I understand that factors like dehydration and nutrition can play a role in weight regulation, but the point is that this doesn’t even feel like exercise to me. It’s pure enjoyment.

I incorporate these social activities to stay physically active, but the research highlights something more critical, which is you have a 29% lower risk of death if you play a recreational sport.
A longitudinal study of 7,925 healthy men and 7,977 healthy women aged 25 to 64 who reported exercising at least six times a month found that 1,253 people in the study who died prematurely all had lower levels of physical activity.
Researchers concluded being physically active is linked to a lower risk of dying.

Stop sabotaging yourself.
You’re doing it by disregarding flexibility.
Before I took my weight loss journey seriously, I treated my exercise habit like this immovable boulder in the sea.
I was either all-in training at a million miles an hour or no exercise and eating like a drunken sailor.
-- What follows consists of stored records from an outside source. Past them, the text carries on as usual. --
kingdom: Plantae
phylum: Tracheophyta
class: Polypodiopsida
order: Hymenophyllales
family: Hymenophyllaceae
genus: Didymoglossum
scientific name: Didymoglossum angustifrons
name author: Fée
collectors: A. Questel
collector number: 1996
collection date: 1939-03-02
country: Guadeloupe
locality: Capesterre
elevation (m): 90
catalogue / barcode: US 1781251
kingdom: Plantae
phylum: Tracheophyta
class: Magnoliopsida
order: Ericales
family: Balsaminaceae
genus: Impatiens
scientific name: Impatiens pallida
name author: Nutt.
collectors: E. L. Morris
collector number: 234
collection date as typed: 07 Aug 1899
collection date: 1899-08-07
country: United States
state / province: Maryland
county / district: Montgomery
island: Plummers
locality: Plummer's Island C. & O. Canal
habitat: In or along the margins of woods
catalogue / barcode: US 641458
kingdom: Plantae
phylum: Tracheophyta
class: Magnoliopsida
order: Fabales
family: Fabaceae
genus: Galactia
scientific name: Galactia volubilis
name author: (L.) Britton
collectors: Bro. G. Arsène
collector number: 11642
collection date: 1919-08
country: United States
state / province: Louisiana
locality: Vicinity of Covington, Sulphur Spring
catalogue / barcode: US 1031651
There was no middle ground.
For some reason, we don’t use damage limitation or flexibility after a lousy week of eating and not exercising, so we self-sabotage by turning the damage into destruction.
Controlling every variable in your life, like weekends away, beers with friends, birthdays, weddings and your neighbour’s cocktail party, is impossible.
When these things cropped up, I used to chuck the towel in. Or, as my online fitness trainer Chris calls it, “push the f**k it button.”
He used to say to me:
“It’s okay for these things to crop up. It happens all the time, but for you to be brutally consistent, it’s counter-intuitive- you’ve almost gotta be comfortable with inconsistency, but consistently keep getting back on the horse”.
It was an aha moment.
He’s right — just because one thing has cropped up in your social life doesn’t mean you have to eat like a child and smash your diet to smithereens (like I did every time).
Researchers from Harvard Business School studied 2,508 Google employees to help them achieve their fitness goals.
They wanted to find the tradeoff between people with a flexible gym routine and people who fix their training to a particular day and time.
They even incentivised them to see if money made a difference, giving one group $7 and another $3 each time they attended the gym for 30 minutes.
The flexible gym routine group receiving $3 attended the gym 8% more often over a more extended period than the fixed group participants receiving $7, who had a steep drop-off.
They were paid more and went to the gym less, lol.
8% doesn’t seem like a lot, but let’s compound that over 52 weeks, which, if you go to the gym four times a week, is 208 times a year, it works out to 17 gym sessions or an entire month off from going to the gym a year.
“In short, when people are induced to exercise at an equal frequency but in a more routinised way, we find evidence that they form weaker exercise habits, contrary to past theorising”.
The moral of the story — Be flexible.
The solid line is the flexible group paid $3 — The dashed line is the fixed group paid $7

Final Thoughts.
These low-grade activities were the foundation of my consistency and led to high-intensity workouts, like weight training and running.
The foundations of what I do are to focus on the more minor things I do every day because those are repeatable for life.
- With calories, think small — think about the everyday things you do and what adjustments you can make to move more.
- Stop disregarding flexibility — it’s a strength, not a weakness, to change course slightly when something crops up — just get good at jumping back in the saddle.
- Put yourself in a position to burn fun calories around the things you love, or at least like, because you’ll likely do more of it for longer.
It’s not a conclusive list of changes to implement, but it was my ground zero when setting the wheels in motion for success.
I hope it gets you started on your journey.